I look up and the kids are gone. I remember nothing from school—a nonrestrictive clause is . . . ? Whatever the answer, it seems without application on this street under the elms and now a juniper. The carefully sculpted masonry: sidewalk, stoop, brick-point, lintel. It’s too cold for August. I should send the boys to vocational school or have them apprentice with a topflight artisan. They can learn their sums and letters at home. Especially X, who just seems to be able to pick information out of the air—harvest it from the ether. He’s three. He can read. He can write. He can add and subtract. Nobody taught him. It seemed as though the slate in his skull had already been written on when he arrived in this world and he recognized the symbols, understood and felt the weight of them. It scared Claire, and I must admit, it scared me, too. I would look at that man-boy face, the elfin imp eyes, and he would look back and somehow, smiling, wink without blinking.

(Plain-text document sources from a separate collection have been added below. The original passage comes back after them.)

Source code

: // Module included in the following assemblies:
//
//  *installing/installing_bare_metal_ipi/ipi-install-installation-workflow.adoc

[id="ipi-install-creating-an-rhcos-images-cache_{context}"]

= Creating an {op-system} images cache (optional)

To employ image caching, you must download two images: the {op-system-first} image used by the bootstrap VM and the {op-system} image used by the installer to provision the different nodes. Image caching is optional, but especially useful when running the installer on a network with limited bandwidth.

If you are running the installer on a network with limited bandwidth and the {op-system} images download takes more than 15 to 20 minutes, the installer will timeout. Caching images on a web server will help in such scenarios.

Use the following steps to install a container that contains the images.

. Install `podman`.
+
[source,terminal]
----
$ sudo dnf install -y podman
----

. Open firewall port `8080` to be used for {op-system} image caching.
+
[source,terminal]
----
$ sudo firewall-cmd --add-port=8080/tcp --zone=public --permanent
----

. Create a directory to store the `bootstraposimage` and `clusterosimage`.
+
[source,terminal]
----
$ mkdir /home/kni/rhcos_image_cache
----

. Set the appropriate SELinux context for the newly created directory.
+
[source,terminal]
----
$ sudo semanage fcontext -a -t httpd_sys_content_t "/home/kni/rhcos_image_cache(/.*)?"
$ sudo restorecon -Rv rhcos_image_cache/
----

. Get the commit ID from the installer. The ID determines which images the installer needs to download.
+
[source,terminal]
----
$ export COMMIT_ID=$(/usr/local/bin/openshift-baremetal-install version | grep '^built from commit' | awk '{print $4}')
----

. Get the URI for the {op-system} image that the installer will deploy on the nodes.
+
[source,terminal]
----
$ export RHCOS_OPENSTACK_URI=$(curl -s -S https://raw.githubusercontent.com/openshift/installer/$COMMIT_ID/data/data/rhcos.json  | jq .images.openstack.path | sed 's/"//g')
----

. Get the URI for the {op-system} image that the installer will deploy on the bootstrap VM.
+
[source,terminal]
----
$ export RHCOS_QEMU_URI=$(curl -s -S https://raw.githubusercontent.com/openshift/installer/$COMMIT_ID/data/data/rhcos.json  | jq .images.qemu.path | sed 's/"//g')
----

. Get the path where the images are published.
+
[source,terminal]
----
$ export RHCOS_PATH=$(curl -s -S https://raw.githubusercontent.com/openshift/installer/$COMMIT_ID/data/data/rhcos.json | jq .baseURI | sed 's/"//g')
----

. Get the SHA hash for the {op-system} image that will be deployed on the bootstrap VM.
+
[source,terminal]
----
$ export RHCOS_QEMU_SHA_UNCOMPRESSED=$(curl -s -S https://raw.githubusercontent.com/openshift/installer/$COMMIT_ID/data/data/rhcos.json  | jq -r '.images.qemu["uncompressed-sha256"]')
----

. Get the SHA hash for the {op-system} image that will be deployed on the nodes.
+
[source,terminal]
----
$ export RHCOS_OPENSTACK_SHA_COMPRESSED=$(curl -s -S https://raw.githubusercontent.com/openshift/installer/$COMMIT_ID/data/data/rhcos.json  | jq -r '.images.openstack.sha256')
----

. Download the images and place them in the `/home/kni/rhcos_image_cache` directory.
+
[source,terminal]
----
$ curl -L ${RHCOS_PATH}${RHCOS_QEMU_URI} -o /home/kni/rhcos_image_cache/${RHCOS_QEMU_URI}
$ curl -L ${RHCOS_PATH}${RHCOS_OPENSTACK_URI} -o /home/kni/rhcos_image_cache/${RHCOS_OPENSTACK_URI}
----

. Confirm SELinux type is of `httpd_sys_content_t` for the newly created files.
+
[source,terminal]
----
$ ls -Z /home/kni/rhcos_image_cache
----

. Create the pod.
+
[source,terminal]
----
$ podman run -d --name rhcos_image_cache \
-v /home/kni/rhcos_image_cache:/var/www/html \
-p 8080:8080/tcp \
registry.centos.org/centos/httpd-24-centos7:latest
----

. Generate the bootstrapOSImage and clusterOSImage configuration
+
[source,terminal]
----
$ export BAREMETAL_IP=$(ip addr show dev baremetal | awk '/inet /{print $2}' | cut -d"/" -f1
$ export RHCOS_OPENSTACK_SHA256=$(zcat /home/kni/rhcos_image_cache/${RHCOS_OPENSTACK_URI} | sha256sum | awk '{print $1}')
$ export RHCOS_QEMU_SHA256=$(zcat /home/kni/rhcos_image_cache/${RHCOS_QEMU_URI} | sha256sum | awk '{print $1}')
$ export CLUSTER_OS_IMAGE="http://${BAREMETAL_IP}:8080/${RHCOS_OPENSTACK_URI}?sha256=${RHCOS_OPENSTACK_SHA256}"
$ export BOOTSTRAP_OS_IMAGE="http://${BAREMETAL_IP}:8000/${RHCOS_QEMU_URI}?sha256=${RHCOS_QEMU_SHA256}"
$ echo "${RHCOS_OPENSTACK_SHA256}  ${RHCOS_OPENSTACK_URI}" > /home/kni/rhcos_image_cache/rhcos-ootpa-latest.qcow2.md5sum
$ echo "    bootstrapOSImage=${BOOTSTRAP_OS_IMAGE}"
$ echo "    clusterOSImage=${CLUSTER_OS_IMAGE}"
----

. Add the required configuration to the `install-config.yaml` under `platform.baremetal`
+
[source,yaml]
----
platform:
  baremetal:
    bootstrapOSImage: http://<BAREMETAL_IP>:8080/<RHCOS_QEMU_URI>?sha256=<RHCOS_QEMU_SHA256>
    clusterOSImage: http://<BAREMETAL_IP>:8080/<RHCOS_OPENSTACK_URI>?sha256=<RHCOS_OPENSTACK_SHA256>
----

X was named Michael until one of those Sunday mornings when there seemed to be nothing to do, nowhere to go—and that was good. Ella Fitzgerald was singing—“Rockin’ in Rhythm.” I had remembered to turn on the radio, tuned to one of those alternative stations at the top of the dial where the white boys play old black music, reciting play lists and band rosters in their quasi-cool voices—tidbits of this session with Miles or that one with Bird—but it’s all right because they play the music they love and no one can say shit. They just play the music they love, which makes that music, by default, theirs.